While checking on the generalization of HWE, I had to refresh my memory on multinomial expansion. For any positive integer m and any non-negative integer n, the multinomial theorem describes how a sum with m terms expands when raised to the nth power. I do remember that the sum of exponents in each term needs to be the same as the original nth power, but I forgot on how to calculate the coefficient.
Then I came across this method called stars and bars, which is used to determing how many terms an multinomial expansion has. I don’t remember when or whether I’ve learnt this method in school, but in Chinese it is called “隔板法”(https://zh.wikipedia.org/zh-sg/%E9%9A%94%E6%9D%BF%E6%B3%95). It is solving for the number of combinations of nonnegative integer indices k1 through km such that the sum of all ki is n. Let’s consider the case where we have 3 terms, a, b and c, and we want to expand to the power of 4, (a+b+c)^4. So in this case, n=4 and m=3, where we need to split 4 stars into 3 groups, with 0-4 starts in each group. How? We only need 3-1=2 bars to put amongst those starts, and they will be separated into 3 groups.
It could be something like:
**|**| (a^2 * b^2 * c^0)
or
|*|*** (a^0 * b^1 * c^3)
As you can see the number of combination would be n + (m-1) choose (m-1), i.e, there are altogether n+m-1 positions, and we need to choose (m-1) to place the bars, simple. In our example, it would be 6 choose 2, which is 6!/(4! * 2!) = 15, and there are indeed 15 different combinations such as a^4 or b * c^3.
A harder question would be how to understand the multinomial coefficients. Let’s keep thinking along the lines of stars and bars.
When we were thinking about the number of terms, we were thinking about where to put the bars, but treating the stars anonymously (they are just stars!). Now imaging that they are not. We actually have 4 distinctive starts, 1,2,3,4, then for the first example,
**|**| (a^2 * b^2 * c^0)
there would be 6 different groupings:
12|34|
13|24|
14|23|
23|14|
24|13|
meaning, the arrangement within each group should be cancled/devided, therefore the formular is 4!/(2! * 2! * 0!), or in general term, it would be n!/(k1!k2!…km!) for each term.
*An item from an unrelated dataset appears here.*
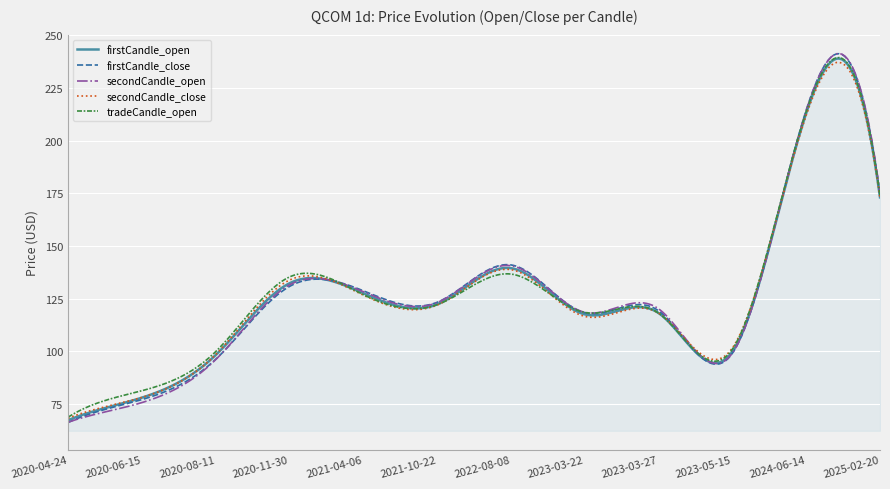

What is the smallest value displayed?

66.2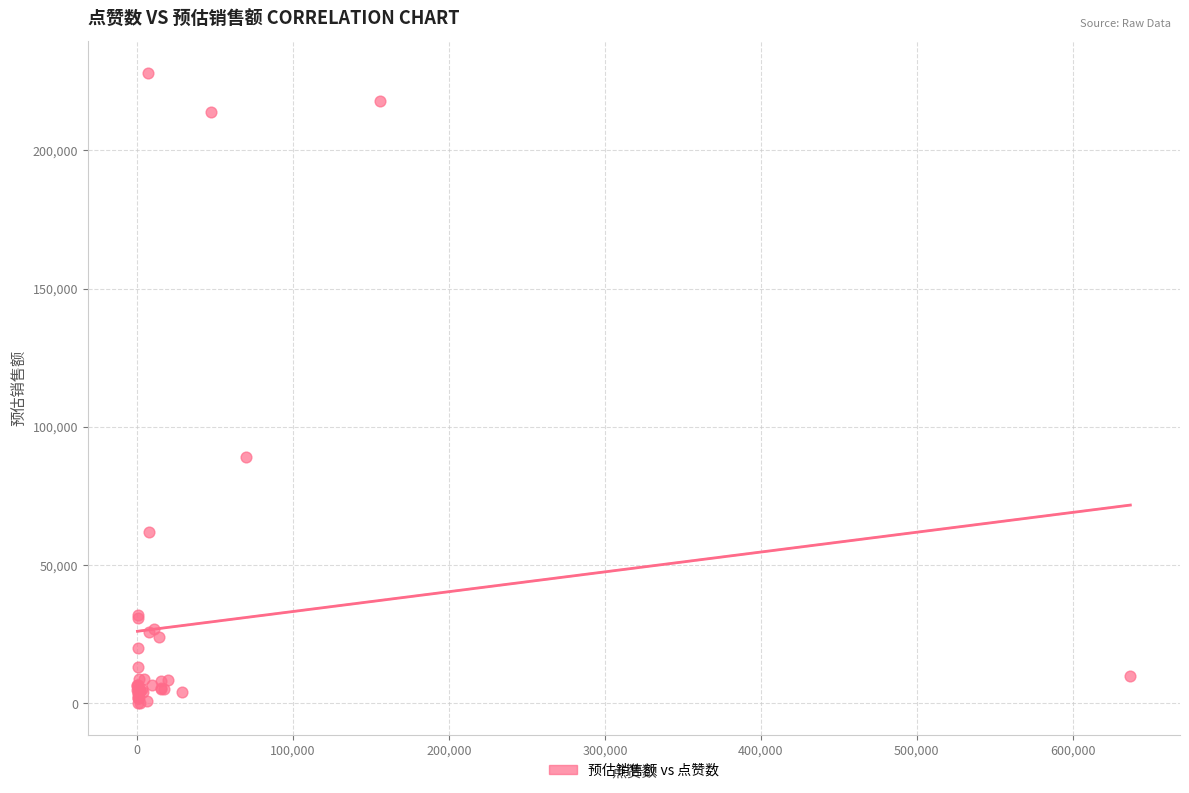

What Y value in the scatter plot is closest to 114075?

89000.0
Now let’s think about a special case where m = 2, meaning there are always just 2-1=1 bar, the bar can be placed at n+1 different positions, when it is placed at the kth position (let the bar be in front all the stars as 0), the coefficient would be n!/(k! * (n-k)!), which is actually (n choose k), the binomial coefficient.
Now thinking back on the generalization of HWE, there can be more than two alleles at one locus (more bars), or more than two sets of chromosomes (more stars), i.e. polypoidy, or a combination of both. But now we have no problem for expansion in any case.
I hope this post helps you to understand the multinomial expansion and generalization of HWE.